Un kebab plus tard et le quartier s’était très vite vidé, la fatigue des uns se superposant à l’obligation des autres de très vite plier bagage. Pour ma part le taxi m’emmène à la gare demain à 6h20, j’ai négo le petit-déjeuner dès 5h30, et le réveil prévu à 4h30 m’oblige donc à me coucher, si possible avant… l’heure du réveil. Ah oui, petit récap du jour quand même, on ne perd pas les bonnes habitudes.

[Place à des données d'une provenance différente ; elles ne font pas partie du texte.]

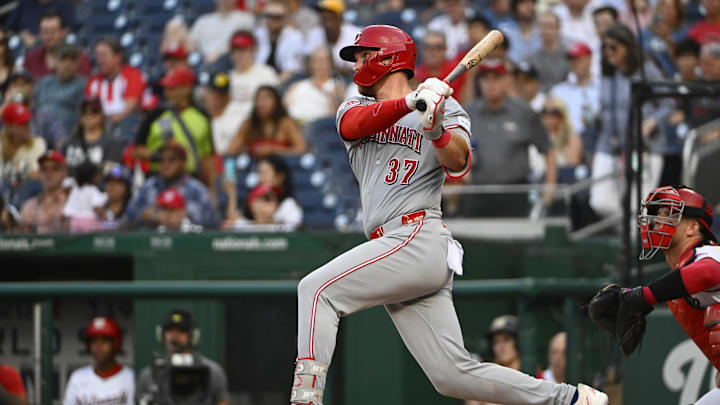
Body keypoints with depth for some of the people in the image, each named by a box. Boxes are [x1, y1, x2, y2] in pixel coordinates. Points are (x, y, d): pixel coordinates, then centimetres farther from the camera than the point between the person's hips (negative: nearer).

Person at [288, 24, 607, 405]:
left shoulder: (446, 108, 7)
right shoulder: (355, 106, 22)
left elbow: (458, 162, -11)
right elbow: (354, 125, -4)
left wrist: (436, 130, -32)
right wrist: (410, 102, -21)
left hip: (418, 238, -6)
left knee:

Le résumé de la journée du samedi
Un périple plus tard, composé de 5h de bus en compagnie de Swifties en route pour le concert de Taylor à Lyon, d’un derush d’interview en mode sardine et d’une course folle à la Gare de Perrache pour toper le bon train, voilà donc que j’arrivais dans mon si paisible 01. L’occasion, et je vous laisse tranquille, de remercier Rachel pour sa gentillesse et sa disponibilité, Fabien pour les passes dé, Tom pour le Mercure, Alexandre pour les conseils, Christophe pour les photos et, globalement, toutes les équipes du 3xFestival et de la FIBA pour ce week-end haut en couleurs. L’occasion aussi de dédicacer ce papier et d’adresser un énorme « force » à Alex Vialaret, blessé à la cheville et qui ne participera donc pas aux Jeux…
Pour ma part ? J’ai pas ramené de casquette ni de sweat, je garde espoir, mais j’ai ramené de sacrés souvenirs et une expérience qui en sort grandie. A très vite, le 3×3.